When King Henry VIII of England left the Roman Catholic Church and made himself the head of the Anglican Church, he also demanded that his nephew, King James V of Scotland, leave the Catholic Church. Not only did James V ignore the request, he also refused to meet Henry VIII in York. Furious Henry VIII invaded Scotland. In retaliation for this massive invasion, James V ordered Sir Robert Maxwell to draft.

Combat

On November 24, 1542, the Scottish army, estimated to be between 15,000 and 18,000, advanced to England. Sir Maxwell was not officially appointed commander of the Scottish Army, but he declared himself to lead the attack. According to George Douglas of Pittendreak, who was not on the scene, and later Chronicles, Oliver Sinclair, a favorite of James V in the absence of Sir Maxwell, claimed to have been appointed commander by James V. According to this record, the conflict caused confusion in command. According to the records of England commanders Sir Wharton and William Masgrave, it was Sir Maxwell who actually took command, but he fought with other Scottish aristocrats, who surrendered to him on the banks of the River Esk. .. Scottish troops advancing to England encountered 3,000 English troops led by Sir Wharton near Solway Moss.
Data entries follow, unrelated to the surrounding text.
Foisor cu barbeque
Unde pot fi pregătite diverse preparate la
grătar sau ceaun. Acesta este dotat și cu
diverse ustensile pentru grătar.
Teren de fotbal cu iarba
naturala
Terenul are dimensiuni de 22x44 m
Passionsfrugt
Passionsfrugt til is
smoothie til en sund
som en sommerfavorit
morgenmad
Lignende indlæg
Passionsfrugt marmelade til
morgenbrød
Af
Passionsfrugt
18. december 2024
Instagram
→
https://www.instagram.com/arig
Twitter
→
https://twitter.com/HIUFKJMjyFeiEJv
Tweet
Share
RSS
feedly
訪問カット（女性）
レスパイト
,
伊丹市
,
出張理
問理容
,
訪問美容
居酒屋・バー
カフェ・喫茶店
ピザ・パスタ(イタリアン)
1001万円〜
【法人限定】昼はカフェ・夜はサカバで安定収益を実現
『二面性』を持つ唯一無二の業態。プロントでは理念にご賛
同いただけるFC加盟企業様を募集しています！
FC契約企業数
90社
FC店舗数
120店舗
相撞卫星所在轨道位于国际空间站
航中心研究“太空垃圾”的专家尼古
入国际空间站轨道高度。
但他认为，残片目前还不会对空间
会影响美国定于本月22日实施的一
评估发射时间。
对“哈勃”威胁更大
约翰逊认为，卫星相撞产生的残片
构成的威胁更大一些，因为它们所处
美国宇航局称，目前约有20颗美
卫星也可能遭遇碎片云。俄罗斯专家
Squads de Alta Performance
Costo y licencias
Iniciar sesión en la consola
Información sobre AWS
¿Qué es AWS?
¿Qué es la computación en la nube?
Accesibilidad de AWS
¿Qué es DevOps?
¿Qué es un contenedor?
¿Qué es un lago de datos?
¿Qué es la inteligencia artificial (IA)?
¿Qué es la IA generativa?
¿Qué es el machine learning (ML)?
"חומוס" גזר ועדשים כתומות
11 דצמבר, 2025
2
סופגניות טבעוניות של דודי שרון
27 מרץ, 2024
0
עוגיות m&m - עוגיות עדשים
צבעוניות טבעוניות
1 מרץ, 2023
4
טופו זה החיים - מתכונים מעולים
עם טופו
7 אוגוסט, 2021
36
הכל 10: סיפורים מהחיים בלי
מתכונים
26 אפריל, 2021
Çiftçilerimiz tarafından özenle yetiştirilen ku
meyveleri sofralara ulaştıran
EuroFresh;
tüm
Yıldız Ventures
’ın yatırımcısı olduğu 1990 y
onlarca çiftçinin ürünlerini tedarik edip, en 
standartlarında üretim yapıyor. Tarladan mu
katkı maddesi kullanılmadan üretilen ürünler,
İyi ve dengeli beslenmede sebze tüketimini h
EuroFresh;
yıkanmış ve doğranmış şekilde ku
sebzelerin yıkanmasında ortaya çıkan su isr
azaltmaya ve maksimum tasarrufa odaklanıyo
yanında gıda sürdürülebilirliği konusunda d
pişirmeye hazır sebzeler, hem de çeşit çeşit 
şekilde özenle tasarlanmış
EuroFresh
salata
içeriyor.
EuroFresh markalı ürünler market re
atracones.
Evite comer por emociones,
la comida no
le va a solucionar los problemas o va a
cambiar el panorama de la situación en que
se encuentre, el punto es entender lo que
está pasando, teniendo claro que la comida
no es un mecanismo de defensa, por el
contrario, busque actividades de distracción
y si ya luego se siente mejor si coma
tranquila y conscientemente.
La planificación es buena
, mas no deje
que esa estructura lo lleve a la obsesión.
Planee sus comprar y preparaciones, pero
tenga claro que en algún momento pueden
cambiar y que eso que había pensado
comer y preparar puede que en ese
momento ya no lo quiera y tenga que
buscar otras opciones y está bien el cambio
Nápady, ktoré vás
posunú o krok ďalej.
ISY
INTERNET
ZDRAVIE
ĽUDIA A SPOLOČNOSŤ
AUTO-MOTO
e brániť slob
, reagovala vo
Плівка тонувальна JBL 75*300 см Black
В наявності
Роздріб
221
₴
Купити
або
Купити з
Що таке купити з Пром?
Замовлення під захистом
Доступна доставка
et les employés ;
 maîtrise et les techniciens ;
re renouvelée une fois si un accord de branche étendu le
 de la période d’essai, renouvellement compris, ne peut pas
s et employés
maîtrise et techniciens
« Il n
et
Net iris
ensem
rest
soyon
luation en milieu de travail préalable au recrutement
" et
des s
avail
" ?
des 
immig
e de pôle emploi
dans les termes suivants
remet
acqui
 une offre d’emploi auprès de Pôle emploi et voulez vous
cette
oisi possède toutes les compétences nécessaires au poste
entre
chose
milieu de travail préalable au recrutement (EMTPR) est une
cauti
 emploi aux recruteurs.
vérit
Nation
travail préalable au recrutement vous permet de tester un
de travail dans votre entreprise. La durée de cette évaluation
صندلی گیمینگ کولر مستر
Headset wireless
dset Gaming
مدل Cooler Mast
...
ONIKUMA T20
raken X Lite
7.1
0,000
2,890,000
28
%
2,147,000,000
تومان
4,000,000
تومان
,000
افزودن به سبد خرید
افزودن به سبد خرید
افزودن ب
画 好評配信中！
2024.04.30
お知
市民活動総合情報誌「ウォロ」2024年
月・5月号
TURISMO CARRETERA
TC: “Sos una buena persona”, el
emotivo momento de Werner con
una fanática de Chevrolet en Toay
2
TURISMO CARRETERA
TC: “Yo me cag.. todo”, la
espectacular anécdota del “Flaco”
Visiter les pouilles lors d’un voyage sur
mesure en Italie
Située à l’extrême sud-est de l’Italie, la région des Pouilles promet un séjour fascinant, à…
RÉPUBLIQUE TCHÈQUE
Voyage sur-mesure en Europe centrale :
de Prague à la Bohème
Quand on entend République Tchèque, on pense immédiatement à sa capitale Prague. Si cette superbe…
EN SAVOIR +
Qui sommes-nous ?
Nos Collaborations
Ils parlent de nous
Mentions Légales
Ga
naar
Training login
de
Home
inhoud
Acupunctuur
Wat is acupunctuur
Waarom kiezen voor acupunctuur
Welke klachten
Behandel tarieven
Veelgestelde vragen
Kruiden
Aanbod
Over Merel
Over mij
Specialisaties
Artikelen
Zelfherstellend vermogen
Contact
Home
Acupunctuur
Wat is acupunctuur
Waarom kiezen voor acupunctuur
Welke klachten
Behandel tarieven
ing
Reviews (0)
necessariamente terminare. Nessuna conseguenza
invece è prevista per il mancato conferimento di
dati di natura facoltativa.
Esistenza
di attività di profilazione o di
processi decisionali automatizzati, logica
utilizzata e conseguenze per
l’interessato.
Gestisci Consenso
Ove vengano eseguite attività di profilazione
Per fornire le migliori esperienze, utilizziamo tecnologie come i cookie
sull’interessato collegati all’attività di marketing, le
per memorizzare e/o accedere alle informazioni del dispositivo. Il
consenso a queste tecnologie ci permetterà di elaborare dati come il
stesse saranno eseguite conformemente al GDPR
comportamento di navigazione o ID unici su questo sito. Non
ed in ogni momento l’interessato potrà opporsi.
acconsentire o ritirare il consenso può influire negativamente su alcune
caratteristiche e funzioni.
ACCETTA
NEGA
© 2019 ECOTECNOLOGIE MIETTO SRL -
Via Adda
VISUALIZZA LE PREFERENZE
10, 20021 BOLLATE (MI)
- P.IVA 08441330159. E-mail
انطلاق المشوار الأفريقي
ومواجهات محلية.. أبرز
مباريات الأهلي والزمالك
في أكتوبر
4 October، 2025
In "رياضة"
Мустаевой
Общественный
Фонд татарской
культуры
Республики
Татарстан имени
The battle resulted in a total collapse of the uncontrolled Scottish army. Scottish troops were first chased by English cavalry at Oakshaw Hill and then climbed Arthuret Hill. It was on the south bank of the Esk River, but I noticed that it was being driven between the river and the mud. The Scottish army still desperately counterattacked, but was not an enemy of the English army and soon surrendered. According to Sir Wharton, there was no battle-like battle, just driving the Scottish people between the Esk and Lin rivers. According to a Scottish writer, the Scottish army was "deceived by its own directions." Hundreds of Scottish people were said to have drowned in rivers and swamps in the turmoil of the battle. James V, who was not on the battlefield (he stayed in Lochmaben), humiliatedly withdrew to Falkland Palace while suffering from a fever. The queen's birth of a daughter instead of a son discouraged him from living, and the Stuarts said that "one woman would rise and one woman would perish." Two weeks later, James V.